* _Recorded information_
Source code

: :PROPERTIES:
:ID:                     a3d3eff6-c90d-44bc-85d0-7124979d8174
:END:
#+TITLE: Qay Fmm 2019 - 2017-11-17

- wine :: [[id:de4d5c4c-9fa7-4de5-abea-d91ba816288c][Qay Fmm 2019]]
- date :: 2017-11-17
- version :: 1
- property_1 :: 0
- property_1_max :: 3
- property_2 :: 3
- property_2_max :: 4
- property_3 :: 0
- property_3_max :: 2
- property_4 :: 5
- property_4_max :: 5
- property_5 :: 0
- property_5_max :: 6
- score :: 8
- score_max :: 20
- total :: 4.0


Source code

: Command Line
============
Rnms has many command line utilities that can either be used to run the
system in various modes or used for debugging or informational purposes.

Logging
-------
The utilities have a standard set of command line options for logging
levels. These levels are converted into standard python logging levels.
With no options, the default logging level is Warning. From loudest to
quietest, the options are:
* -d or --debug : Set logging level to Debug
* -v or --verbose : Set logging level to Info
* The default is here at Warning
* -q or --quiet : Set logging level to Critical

* _Exercise description_
Copy out the entries above without altering a single character.

* _Worked solution_
Source code

: :PROPERTIES:
:ID:                     a3d3eff6-c90d-44bc-85d0-7124979d8174
:END:
#+TITLE: Qay Fmm 2019 - 2017-11-17

- wine :: [[id:de4d5c4c-9fa7-4de5-abea-d91ba816288c][Qay Fmm 2019]]
- date :: 2017-11-17
- version :: 1
- property_1 :: 0
- property_1_max :: 3
- property_2 :: 3
- property_2_max :: 4
- property_3 :: 0
- property_3_max :: 2
- property_4 :: 5
- property_4_max :: 5
- property_5 :: 0
- property_5_max :: 6
- score :: 8
- score_max :: 20
- total :: 4.0


Source code

: Command Line
============
Rnms has many command line utilities that can either be used to run the
system in various modes or used for debugging or informational purposes.

Logging
-------
The utilities have a standard set of command line options for logging
levels. These levels are converted into standard python logging levels.
With no options, the default logging level is Warning. From loudest to
quietest, the options are:
* -d or --debug : Set logging level to Debug
* -v or --verbose : Set logging level to Info
* The default is here at Warning
* -q or --quiet : Set logging level to Critical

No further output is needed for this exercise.